My terrified sisters were sure we would not survive the night. I suffered the least. I was afraid of course, but too young to really understand the danger. Bombs fell on the hapless city all night long. When the last bomber disappeared and the all clear sounded, it was after 5 am. The city had been under attack for more than six hours. Very good description, you really feel it happening.
As the first grey streaks of dawn broke over the city, people began crawling from shelters and homes to a scene of devastation. Some families, anxiously struggling but unable to open warped doors, climbed through broken windows to reached the street. Everyone was caked in filth, dust and debris, some wearing pyjamas or nightshirts, blankets draped over their shoulders. They stood exhausted and trembling, children crying at their sides.
Bewildered, they gazed in disbelief at the sight confronting them. Whole areas where once had stood familiar houses and buildings were now gone. All that remained were piles of smoking wreckage. Everywhere buildings blazed, a pall of smoke hung over the city blackening out the sky. It was difficult to breathe the smoke and dust-laden air. People tied cloths or rags over their noses in an attempt to avoid the smoke. The streets were littered with bricks, bits of concrete, and shards of glass and wood splinters. We took stock of our house, or what was left of it. The front door still opened and closed, but no windows had survived. Remnants of torn curtains fluttered in the breeze; dishes, picture frames and ornaments lay smashed on the floor.

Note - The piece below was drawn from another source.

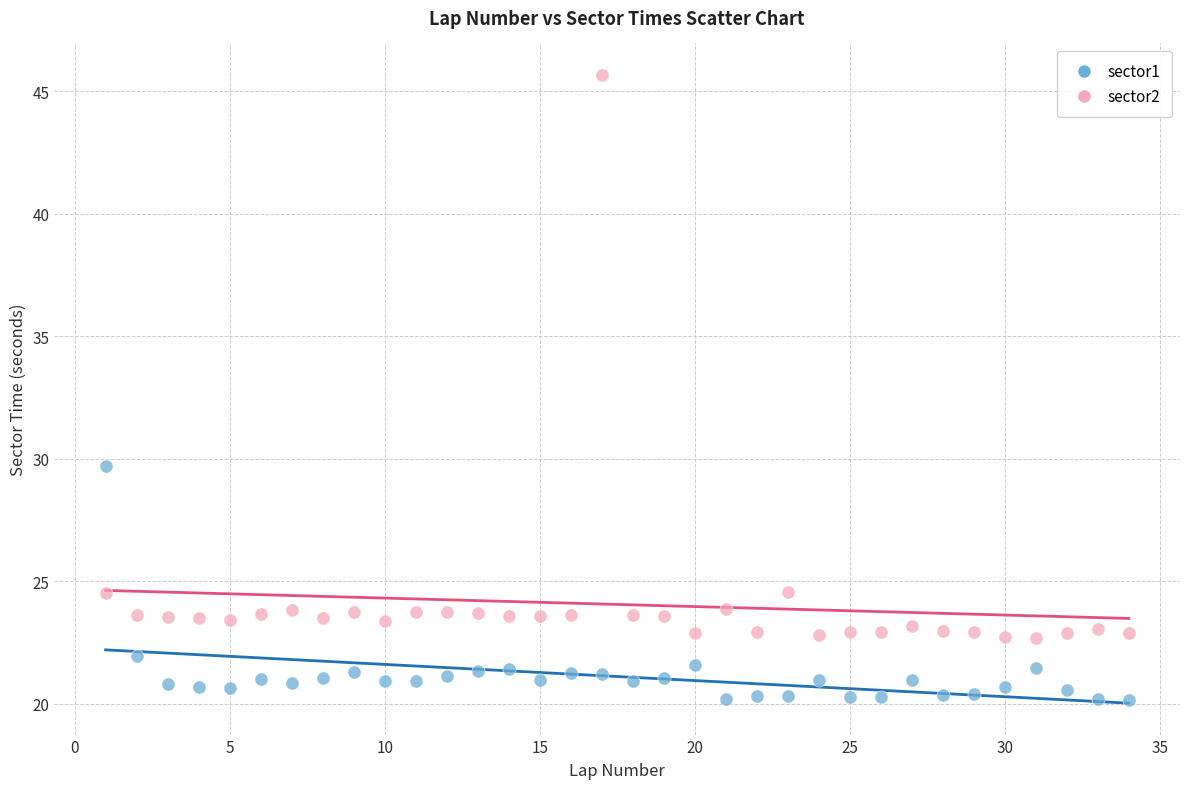

Across all series, what Y value is closest to 32?

29.7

Incredibly, our clock, which had been on the mantelpiece, still kept time, ticking in a pile of rubble. Ceilings plaster had fallen in on the kitchen, coating everything in a film of white powdery dust. In the bedrooms, daylight flooded through the rafters where few slates remained. We were unable to brew a pot of tea; there was neither gas nor water. As people assessed their damage, news began to filter through from other parts of the city. A passing air raid warden told of a direct hit on the Percy Street shelter, where some 60 souls had died instantly.